▶ **YOUR TASK**
Your reply should consist of the entries, copied exactly and stripped of images.

[Data items]
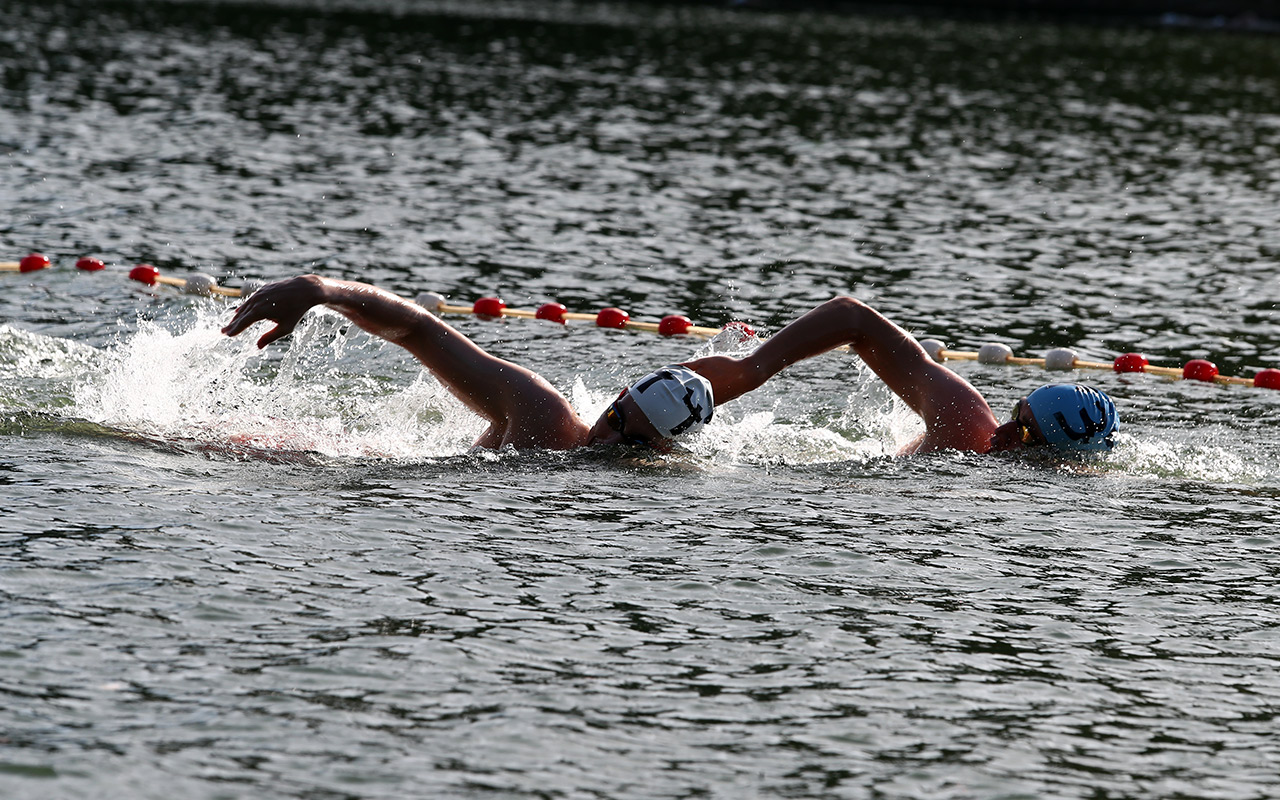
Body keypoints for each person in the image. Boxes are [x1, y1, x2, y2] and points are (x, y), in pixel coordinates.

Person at [221, 275, 1118, 456]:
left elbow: (421, 330)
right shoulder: (545, 416)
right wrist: (319, 288)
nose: (609, 437)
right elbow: (423, 331)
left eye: (625, 430)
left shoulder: (557, 431)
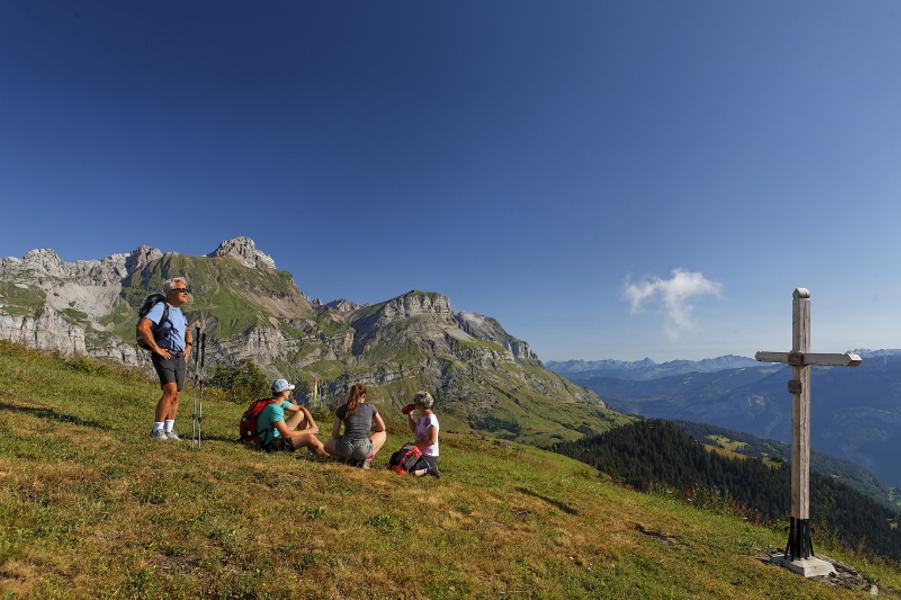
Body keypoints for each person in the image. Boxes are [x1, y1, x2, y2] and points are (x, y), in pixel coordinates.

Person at [138, 277, 192, 441]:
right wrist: (157, 349)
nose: (186, 293)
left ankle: (169, 430)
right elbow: (143, 326)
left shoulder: (180, 312)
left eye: (187, 290)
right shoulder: (161, 307)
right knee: (170, 391)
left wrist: (188, 346)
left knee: (177, 394)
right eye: (182, 290)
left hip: (179, 356)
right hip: (165, 355)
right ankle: (156, 430)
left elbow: (187, 330)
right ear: (170, 292)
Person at [256, 379, 330, 456]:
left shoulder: (278, 402)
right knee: (309, 437)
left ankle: (315, 448)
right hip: (269, 445)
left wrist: (313, 426)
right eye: (288, 390)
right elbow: (286, 434)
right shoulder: (275, 409)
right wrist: (309, 431)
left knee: (300, 414)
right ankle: (328, 457)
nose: (289, 392)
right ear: (283, 393)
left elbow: (301, 408)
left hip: (273, 436)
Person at [325, 383, 386, 468]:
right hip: (363, 450)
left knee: (326, 445)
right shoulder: (371, 407)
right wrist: (370, 428)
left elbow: (334, 435)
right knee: (383, 434)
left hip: (345, 447)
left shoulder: (342, 409)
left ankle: (346, 458)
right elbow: (382, 427)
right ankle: (367, 459)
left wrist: (343, 439)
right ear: (364, 396)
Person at [404, 391, 441, 477]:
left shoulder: (431, 419)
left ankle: (431, 468)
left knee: (412, 472)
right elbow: (415, 429)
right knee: (403, 467)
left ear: (421, 405)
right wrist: (409, 416)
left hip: (429, 455)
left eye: (416, 402)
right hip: (418, 452)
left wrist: (414, 445)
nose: (414, 404)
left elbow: (431, 441)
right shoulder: (422, 417)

▶ **RESULT**
Body keypoints for each person in the image. Boxes are [x1, y1, x2, y2] and points are (x, y), in pixel coordinates.

Person at [221, 275, 1118, 456]:
left elbow: (421, 330)
right shoulder: (545, 416)
right wrist: (319, 288)
nose: (609, 437)
right elbow: (423, 331)
left eye: (625, 430)
left shoulder: (557, 431)
Body keypoints for each person in the image. Boxes are [x1, y1, x2, y2] and points are (x, y), in pixel coordinates.

Person at [138, 277, 192, 441]:
right wrist: (157, 349)
nose: (186, 293)
left ankle: (169, 430)
right elbow: (143, 326)
left shoulder: (180, 312)
left eye: (187, 290)
right shoulder: (161, 307)
right knee: (170, 391)
left wrist: (188, 346)
left knee: (177, 394)
right eye: (182, 290)
left hip: (179, 356)
right hip: (165, 355)
right ankle: (156, 430)
left elbow: (187, 330)
right ear: (170, 292)
Person at [256, 379, 330, 456]:
left shoulder: (278, 402)
right knee: (309, 437)
left ankle: (315, 448)
right hip: (269, 445)
left wrist: (313, 426)
right eye: (288, 390)
right elbow: (286, 434)
right shoulder: (275, 409)
right wrist: (309, 431)
left knee: (300, 414)
right ankle: (328, 457)
nose: (289, 392)
right ear: (283, 393)
left elbow: (301, 408)
left hip: (273, 436)
Person at [325, 383, 386, 468]:
right hip: (363, 450)
left knee: (326, 445)
right shoulder: (371, 407)
right wrist: (370, 428)
left elbow: (334, 435)
right knee: (383, 434)
left hip: (345, 447)
left shoulder: (342, 409)
left ankle: (346, 458)
right elbow: (382, 427)
right ankle: (367, 459)
left wrist: (343, 439)
right ear: (364, 396)
Person at [404, 391, 441, 477]:
left shoulder: (431, 419)
left ankle: (431, 468)
left knee: (412, 472)
right elbow: (415, 429)
right knee: (403, 467)
left ear: (421, 405)
right wrist: (409, 416)
left hip: (429, 455)
left eye: (416, 402)
right hip: (418, 452)
left wrist: (414, 445)
nose: (414, 404)
left elbow: (431, 441)
right shoulder: (422, 417)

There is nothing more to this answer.